Gabriel Rolón sostiene que la amistad es la única forma de amor capaz de prescindir de la cotidianidad sin perder su esencia. Mientras las parejas sufren ante la falta de contacto físico, un amigo puede reaparecer tras nueve años y el abrazo conserva la misma fuerza emocional. Es un vínculo resiliente ante el tiempo.
La psicóloga Arianna Villaescusa señala que estos vínculos atraviesan todas las etapas de la vida, adquiriendo diferentes valores según el momento. Desde la psicología, se confirma que las amistades sanas repercuten de forma muy positiva en la estabilidad mental de los individuos. Sin embargo, definir la frontera de estos afectos sigue siendo un reto para los especialistas que analizan el comportamiento humano.
La utopía de los kilómetros y la cercanía emocional
Gabriel Rolón define la amistad como "la capacidad de estar siendo en otro y que otro sea en mí". En este espacio psíquico, la distancia física se convierte en una utopía porque el vínculo siempre se experimenta en la cercanía emocional. No importa cuántos kilómetros separen a dos personas, la conexión reside en la ausencia de distancia interna del sujeto.

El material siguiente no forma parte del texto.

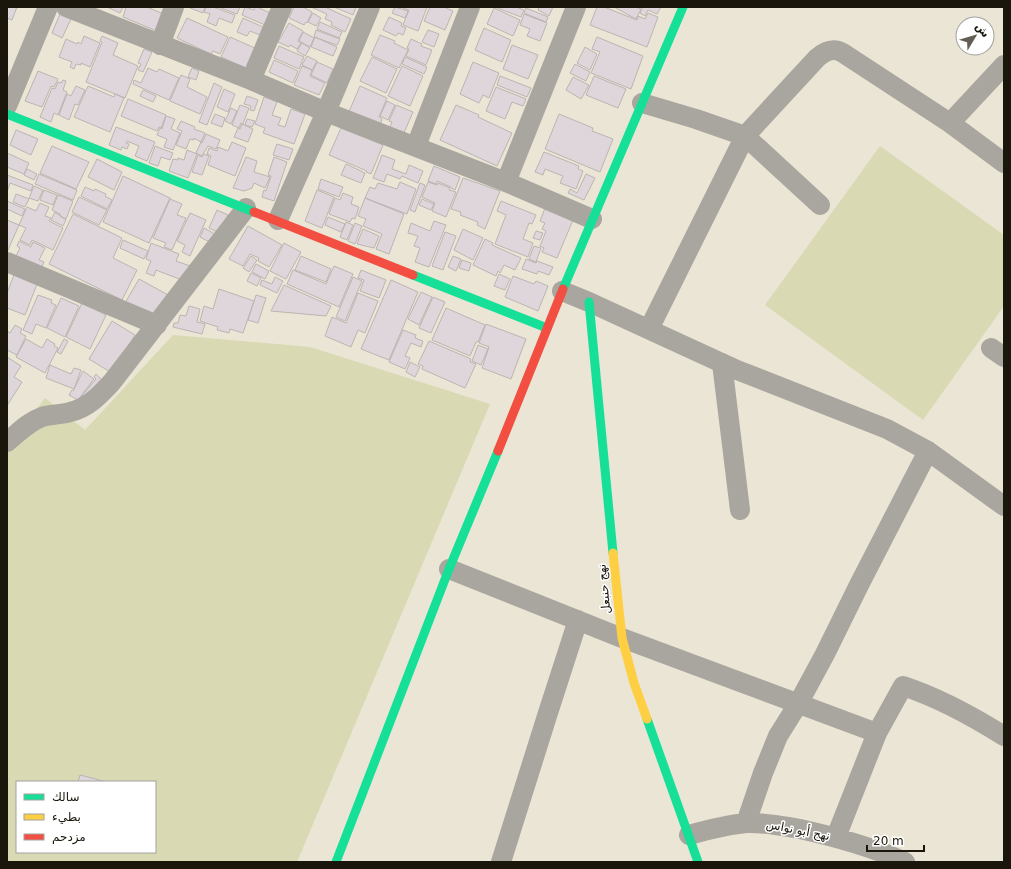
<svg xmlns="http://www.w3.org/2000/svg" width="1011" height="869" viewBox="0 0 1011 869" font-family="'DejaVu Sans',Cairo,sans-serif">
  <style>
    .green { fill: #d9d9b4; fill-rule: evenodd }
    .building { fill: #dfd6db; stroke: #bab5b2 }
    .lines { fill: none; stroke-linecap: round; stroke-linejoin: round }
    .street { stroke: #a9a59f; stroke-width: 20 }
    .fast { stroke: #16e098; stroke-width: 9 }
    .slow { stroke: #ffcf43; stroke-width: 9 }
    .jam { stroke: #f24e42; stroke-width: 9 }
    .labels { text-anchor: middle; stroke-width: 3; stroke-linejoin: round; paint-order: stroke }
    .street-label { font-size: 12px; fill: #1a160c; stroke: #fff }
  </style>
  <rect width="100%" height="100%" fill="#eae5d4"/>
  <path class="green" d="M880 146 1004 235V306L923 420 765 305Z
    M173 335 310 347 490 404 297 862H7V449L45 398 85 430ZM17 782H155V852H17Z"/>
  <path class="building" d="M7 7H17L12 20 7 18Z
    M107 7H123L120 13Z
    M126 7H147L166 15 159 32 123 17Z
    M191 7H205L203 13 190 8Z
    M206 7H213L235 15 232 23 219 18 216 26 207 22 210 14 204 12Z
    M218 7H240L237 14Z
    M245 7 254 10 255 7H257L270 13 265 25 242 15Z
    M294 7H303L312 12 307 23 306 22 304 25 289 18Z
    M311 7H325L351 19 345 32 331 25 332 22 325 19 327 14Z
    M334 7H356L353 15Z
    M395 7 408 11 405 18 392 13Z
    M400 7H427L418 31 403 25 409 10Z
    M430 7H444L453 11 445 30 424 21Z
    M495 7H516L524 10 521 17Z
    M539 7H553L549 16 538 10Z
    M597 7H604L637 20 638 16 645 19 648 13 658 17 647 47 590 25Z
    M614 7H636L641 9 636 19Z
    M643 7H661L657 14 648 10 645 16 640 13Z
    M494 8 520 20 513 36 487 24Z
    M526 8 548 17 546 22 524 13Z
    M313 13 321 18 316 26 308 22Z
    M60 14 71 19 62 38 52 33Z
    M524 14 547 23 540 41 527 36 530 29 520 25Z
    M389 17 402 23 401 26 406 28 403 35 398 33 396 36 383 30Z
    M187 18 228 37 220 54 213 51 211 54 177 38Z
    M243 18 263 27 260 35 250 31 247 36 237 32Z
    M320 22 342 32 339 38 317 29Z
    M289 23 303 31 298 41 301 43 297 49 290 45 289 47 278 42Z
    M484 28 511 40 502 62 475 50Z
    M316 30 340 39 337 45 314 37Z
    M428 30 439 34 434 47 422 42Z
    M303 32 314 38 310 47 299 41Z
    M380 35 395 41 394 43 408 50 399 68 371 55Z
    M84 36 100 43 90 67 81 63V65L76 64 74 69 70 67 72 62 59 57 66 39 77 44 78 42 81 44Z
    M102 36 118 43 113 55 138 66 125 98 86 82 102 42 100 41Z
    M230 37 257 49 248 69 221 57Z
    M315 37 337 47 333 56 311 47Z
    M597 37 643 56 631 89 591 73 600 52 592 49Z
    M411 39 422 44 421 46 432 50 426 65 406 56 409 49 407 48Z
    M302 43 310 48 305 56 297 51Z
    M512 45 538 55 528 79 503 69Z
    M279 46 304 57 299 69 274 58Z
    M585 47 597 54 590 70 577 63Z
    M144 49 152 52 143 72 138 70 141 64 138 63Z
    M307 56 317 61 312 70 302 65Z
    M372 57 397 69 386 93 360 81Z
    M405 57 427 67 424 74 402 64Z
    M274 60 298 71 293 83 269 72Z
    M317 62 333 69 327 83 311 75Z
    M473 62 499 73 489 98 483 95 479 103 460 94Z
    M575 64 590 72 586 81 570 73Z
    M302 66 312 70 310 76 325 83 319 95 294 85Z
    M402 66 423 76 410 106 388 96Z
    M148 68 157 72 159 69 179 78 169 100 133 84 134 80 141 83Z
    M192 68 199 71 196 80 188 77Z
    M38 71 58 79 54 87 51 86 42 107 25 101Z
    M181 75 190 79 187 87 207 97 200 114 170 101Z
    M500 76 531 88 527 97 497 85Z
    M594 76 626 89 618 108 586 95Z
    M573 77 589 85 581 99 566 90Z
    M63 80 66 81 63 90 67 92 58 115 54 113 51 122 40 117 52 88 55 89 58 82 61 83Z
    M214 83 222 87 207 125 199 122Z
    M76 86 85 90 78 105 75 104 69 120 59 115 67 94 71 96Z
    M88 86 114 97 115 94 124 98 110 132 74 117Z
    M360 86 387 98 379 117 382 119 379 128 348 114Z
    M496 87 526 99 523 106 512 102 505 119 486 111Z
    M224 89 235 94 228 112 217 107Z
    M143 90 156 96 153 102 140 96Z
    M247 96 258 100 254 111 250 110 251 106 244 104Z
    M264 97 277 102 272 115 281 118 278 125 285 127 291 109 305 114 294 144 263 133 265 128 255 124Z
    M128 99 166 115 161 128 159 127 157 131 121 116Z
    M387 101 395 105 388 120 380 116Z
    M240 105 249 108 243 124 241 123 239 128 232 125Z
    M396 105 413 112 403 135 389 129 392 122 389 121Z
    M456 105 479 115 478 117 512 133 497 166 440 140Z
    M231 108 237 111 231 124 225 121Z
    M215 114 225 118 222 127 211 123Z
    M559 114 593 128 592 131 613 139 600 172 545 149Z
    M166 116 175 119 171 129 180 133 173 150 164 147 167 139 157 135 160 128 162 129Z
    M247 119 255 121 252 127 245 125Z
    M181 121 195 127 194 129 205 133 201 142 194 138V140L190 139 186 149 176 145 182 131 177 129Z
    M242 124 253 129 248 142 234 137 238 128 240 129Z
    M116 127 155 142 147 161 135 156 139 146 127 141 126 143 129 144 127 149 122 147 121 150 109 145Z
    M341 128 383 145 371 174 366 172 367 171 329 155Z
    M16 130 38 139 31 155 10 145Z
    M206 134 220 140 216 149 208 146 202 156 196 153 201 142 202 143Z
    M232 142 246 148 235 176 208 165 211 156 207 154 209 148 217 151 218 147 228 151Z
    M277 144 293 149 289 160 273 155Z
    M52 146 89 162 76 189 40 173Z
    M155 146 173 153 170 160 161 157 158 166 149 163Z
    M187 150 197 154 188 178 169 171 173 159 178 160V158L184 160Z
    M544 152 579 166 578 169 583 171 576 189 560 183 563 176 545 169 543 175 535 172Z
    M7 153 29 163 24 174 7 167Z
    M204 154 209 156 202 175 192 172 198 155 202 157Z
    M382 155 395 160 392 169 406 174 409 165 423 171 418 183 402 176 400 179 387 174 384 182 373 178Z
    M246 157 257 161 254 172 270 177 265 188 254 183 252 188 244 191 233 188Z
    M274 157 287 162 274 201 262 197 264 190 266 191 271 176 268 175Z
    M97 159 122 172 114 190 88 177Z
    M346 164 365 173 361 183 341 175Z
    M434 166 460 177 455 190 451 188V187L437 181 436 184 428 181Z
    M27 169 37 174 34 180 24 175Z
    M39 174 77 190 73 200 35 184Z
    M586 174 595 178 584 200 568 193 570 189 577 193Z
    M7 175 33 185 31 191 10 183 7 192Z
    M123 176 170 198 149 243 103 222Z
    M463 178 500 191 485 229 477 225 478 222 460 215 461 212 451 209Z
    M321 179 343 187 339 197 318 189Z
    M400 182 416 189 407 214 365 198 370 187 375 189 378 183 397 189Z
    M428 182 437 185 438 183 450 188 449 190 456 192 446 217 432 211 435 203 422 197Z
    M420 183 425 185 415 212 410 210Z
    M34 186 43 190 38 201 29 198Z
    M85 187 94 191 95 189 106 194 105 196 112 200 107 209 81 196Z
    M44 190 57 195 53 205 40 200Z
    M317 190 334 197 322 228 305 221Z
    M343 193 353 197 351 204 359 207 355 219 352 218 350 222 329 214 335 198 340 200Z
    M16 194 29 199 25 207 13 202Z
    M58 195 73 201 66 219 60 216V214L52 210Z
    M79 197 107 210 99 225 72 212Z
    M365 198 404 214 389 254 376 249 382 234 363 226 366 219 358 216Z
    M170 199 182 204 177 215 186 218 172 250 164 247 166 243 153 238Z
    M422 199 434 204 431 210 419 205Z
    M7 201 25 209 22 216 7 209Z
    M501 201 536 215 532 224 529 223 523 239 533 243 528 257 495 244 506 215 497 211Z
    M40 203 49 207 45 216 51 218 49 221 63 228 53 250 32 240 30 245 20 240 26 228 19 225 27 207 36 211Z
    M545 208 573 220 557 258 542 252 544 248 540 246 546 231 542 229 545 223 540 221Z
    M217 210 228 215 219 233 209 228Z
    M55 212 66 220 63 226 51 220Z
    M190 213 206 220 190 256 182 252 185 245 177 241Z
    M73 214 122 238 113 258 137 270 122 300 49 264Z
    M328 217 345 224 341 232 325 225Z
    M7 220 19 225 7 252Z
    M434 221 446 225 429 267 415 262 420 248 414 246 418 236 408 233 411 223 430 231Z
    M346 222 353 225 347 240 340 237Z
    M355 223 362 226 355 244 348 241Z
    M248 226 282 245 269 267 258 261 259 258 250 254 243 266 229 259Z
    M204 228 220 237 215 245 200 237Z
    M363 229 379 236 374 248 357 244Z
    M463 229 483 238 473 260 454 250Z
    M536 231 543 233 540 240 533 238Z
    M445 232 456 236 443 270 432 266Z
    M485 239 493 243 492 245 521 258 515 270 504 265 500 273 498 271 496 276 473 265Z
    M123 240 148 251 144 259 120 248Z
    M19 241 31 247 33 242 45 248 39 260 44 262 39 274 13 262 20 248 17 246Z
    M151 243 179 254 176 261 193 267 187 282 156 270 154 276 146 273 151 261 146 259Z
    M284 243 301 252 286 279 270 271Z
    M534 246 541 248 536 262 529 259Z
    M251 256 257 260 249 272 243 268Z
    M301 256 331 269 326 282 295 270Z
    M453 256 461 259 456 271 448 267Z
    M526 259 536 263 537 261 553 267 549 275 538 271 537 274 522 269Z
    M462 260 471 263 469 271 459 268Z
    M256 264 269 271 265 279 252 272Z
    M334 266 353 274 339 307 287 284 293 270 326 284Z
    M361 270 386 280 379 298 360 291 364 280 358 278Z
    M251 273 261 278 257 286 247 281Z
    M499 274 510 279 505 290 494 286Z
    M14 275 37 284 25 315 7 308V293Z
    M513 276 534 284 536 281 548 286 538 311 505 297Z
    M275 277 283 281 277 293 260 285 262 280 272 284Z
    M353 277 362 281 345 321 336 317Z
    M139 279 170 296 156 321 125 303Z
    M391 280 418 292 389 360 361 349Z
    M284 285 331 306 326 316 271 311Z
    M219 289 254 301 243 333 230 329 229 333 217 330 218 327 200 321 204 306 213 309Z
    M421 292 432 297 419 325 408 319Z
    M358 293 378 301 365 333 358 330 351 347 325 336 332 317 346 323Z
    M38 295 52 300 51 303 56 305 46 328 36 324 32 334 23 330Z
    M256 295 266 298 258 323 248 320Z
    M433 297 445 302 431 333 419 328Z
    M61 298 79 306 65 337 47 328Z
    M82 303 106 315 90 349 66 337Z
    M189 306 200 309 197 322 205 324 202 334 173 327 174 323H178L180 315 186 316Z
    M446 308 485 325 478 342H476L470 356 432 340Z
    M112 321 135 335 112 373 89 359Z
    M486 324 526 339 511 379 482 368 489 347 479 343Z
    M15 325 22 329 20 333 26 336 17 355 7 350V331L10 333Z
    M403 330 416 335 415 338 423 341 421 347 411 343 405 356 410 358 405 369 389 362Z
    M26 339 42 348 47 339 55 344 54 346 58 348 45 373 16 357Z
    M64 339 68 341 61 354 57 352Z
    M429 341 471 359 470 362 476 364 465 388 422 369 423 366 418 364Z
    M478 345 488 349 481 365 472 361Z
    M7 357 21 366 14 377 22 382 8 404 7 403Z
    M410 362 420 367 415 377 406 372Z
    M50 365 71 374 74 368 81 370 74 389 46 378Z
    M83 371 94 379 78 400 69 395 72 390 73 391Z
    M96 374 102 380 84 402 80 398 96 379 94 377Z
    M80 775 107 782H78Z"/>
  <g class="lines">
    <path class="street" d="M66 7 251 80 326 112 506 182 592 219
      M160 45 174 7
      M251 80 282 7
      M642 103 696 119 745 136 820 205
      M7 106 48 7
      M950 123 1004 65
      M416 146 470 7
      M506 182 576 7
      M278 220 326 112 370 7
      M7 262 157 325
      M562 291 589 302 737 370 887 429 928 451 1004 506
      M649 329 745 136 817 58C825 51 833 47 843 53L950 123 1004 163
      M991 348 1004 357
      M722 363 740 510
      M7 442C18 433 28 422 42 417 51 414 61 415 70 412 88 408 100 395 112 382L246 208
      M449 569 622 638 877 733
      M746 823 763 773 778 736 798 704 825 654 859 585 928 451
      M689 835C707 830 726 825 746 823 764 822 782 826 800 829 836 837 872 847 905 862
      M836 837 877 733 903 686C940 698 972 716 1004 736
      M501 862 547 716 578 620"/>
    <path class="fast" d="M7 114 254 212
      M413 275 547 328
      M563 289 683 7
      M589 302 613 553
      M647 719 698 862
      M336 862 449 569 498 451"/>
    <path class="slow" d="M613 553 622 638 634 683 647 719"/>
    <path class="jam" d="M254 212 413 275
      M498 451 563 289"/>
  </g>
  <g class="labels">
    <g class="street-label">
      <text transform="translate(604 589) rotate(-96)" y="4">نهج حنبعل</text>
      <text transform="translate(798 830) rotate(11)" y="4">نهج أبو نواس</text>
    </g>
  </g>
  <rect width="1011" height="869" fill="none" stroke="#1a160c" stroke-width="16"/>
  <rect x="16" y="781" width="140" height="72" fill="#ffffff" stroke="#a3a29e"/>
  <rect x="24" y="794" width="20" height="6" fill="#16e098" stroke="#a3a29e"/>
  <text x="52" y="801" font-size="12" fill="#1a160c">سالك</text>
  <rect x="24" y="814" width="20" height="6" fill="#ffcf43" stroke="#a3a29e"/>
  <text x="52" y="821" font-size="12" fill="#1a160c">بطيء</text>
  <rect x="24" y="834" width="20" height="6" fill="#f24e42" stroke="#a3a29e"/>
  <text x="52" y="841" font-size="12" fill="#1a160c">مزدحم</text>
  <g transform="translate(975 36) rotate(52)"><circle r="19" fill="#ffffff" stroke="#a3a29e"/>
  <path d="M0-3L7 15L0 10L-7 15Z" fill="#635e52"/>
  <text y="-6" font-size="11" font-weight="bold" text-anchor="middle" fill="#1a160c">ش</text>
  </g>
  <path d="M867 845v6h57v-6" fill="none" stroke="#1a160c" stroke-width="2"/>
  <text x="873" y="845" font-size="12" fill="#1a160c" stroke="#ffffff" stroke-width="3" paint-order="stroke">20 m</text>
</svg>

Esta dinámica difiere radicalmente del enamoramiento, que se manifiesta como un estado emocional concreto gatillado por el tiempo compartido. Acción Psicología detalla que el amor romántico genera pensamientos recurrentes, aceleración del ritmo cardíaco y palmas sudorosas. Es una respuesta fisiológica y emocional que demanda la presencia física del otro para sostener la sensación de bienestar y estabilidad.
El enfriamiento de la pareja frente a la estabilidad del amigo
La falta de contacto físico es un factor crítico para las parejas, donde la distancia suele propiciar el enfriamiento de la relación. Sostener un noviazgo a lo lejos requiere pilares estrictos de comunicación y confianza para no desmoronarse ante la ausencia de lo tangible. El amor de pareja, a diferencia de la amistad, parece atado a la necesidad de la presencia continua para no perecer.
Rolón rescata una observación de Borges para marcar la ventaja competitiva de la amistad: es la única manera del amor que no necesita de cotidianidad. Por eso, un reencuentro tras nueve años produce el mismo abrazo, las mismas lágrimas y las mismas confidencias que el último día. Mientras la vida avanza y surgen problemas físicos, como la dificultad para subir escaleras a los 70 años mencionada por Felipe Isidro, la estructura de la amistad permanece inalterable.